- [YOUR ASSIGNMENT]: Look for the word "diseño" in the entries and copy every line where it shows up.

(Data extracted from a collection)
==========

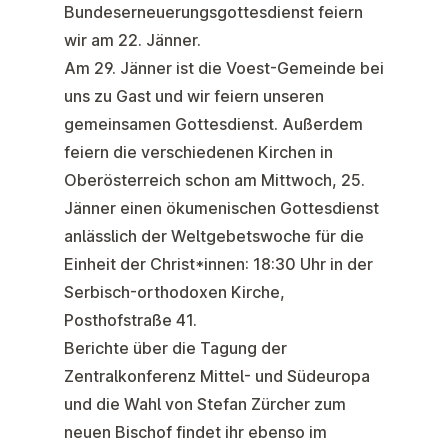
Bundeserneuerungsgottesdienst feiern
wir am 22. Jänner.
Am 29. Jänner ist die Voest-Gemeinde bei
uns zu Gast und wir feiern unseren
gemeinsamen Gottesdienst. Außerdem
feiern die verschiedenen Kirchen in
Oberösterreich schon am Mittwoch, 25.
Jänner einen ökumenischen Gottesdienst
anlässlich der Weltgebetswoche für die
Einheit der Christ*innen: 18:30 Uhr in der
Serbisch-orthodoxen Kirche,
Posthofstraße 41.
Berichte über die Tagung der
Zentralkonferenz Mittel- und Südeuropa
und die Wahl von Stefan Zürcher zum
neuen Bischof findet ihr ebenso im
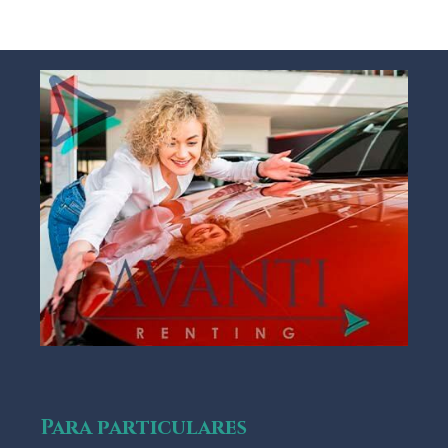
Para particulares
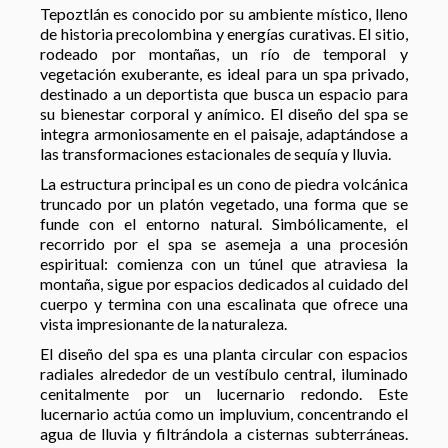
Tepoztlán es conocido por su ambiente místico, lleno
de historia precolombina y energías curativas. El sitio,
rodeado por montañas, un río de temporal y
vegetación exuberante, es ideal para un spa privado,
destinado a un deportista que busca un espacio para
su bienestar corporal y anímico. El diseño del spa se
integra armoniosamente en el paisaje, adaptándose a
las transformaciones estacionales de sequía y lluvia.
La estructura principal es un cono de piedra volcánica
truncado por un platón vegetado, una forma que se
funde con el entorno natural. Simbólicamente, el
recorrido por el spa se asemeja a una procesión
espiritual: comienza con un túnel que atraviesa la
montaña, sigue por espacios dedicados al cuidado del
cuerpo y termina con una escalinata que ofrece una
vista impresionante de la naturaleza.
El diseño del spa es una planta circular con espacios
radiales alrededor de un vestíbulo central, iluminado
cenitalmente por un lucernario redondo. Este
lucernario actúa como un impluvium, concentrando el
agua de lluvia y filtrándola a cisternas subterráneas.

==========

- [ANSWER FOR THE TASK]:
su bienestar corporal y anímico. El diseño del spa se
El diseño del spa es una planta circular con espacios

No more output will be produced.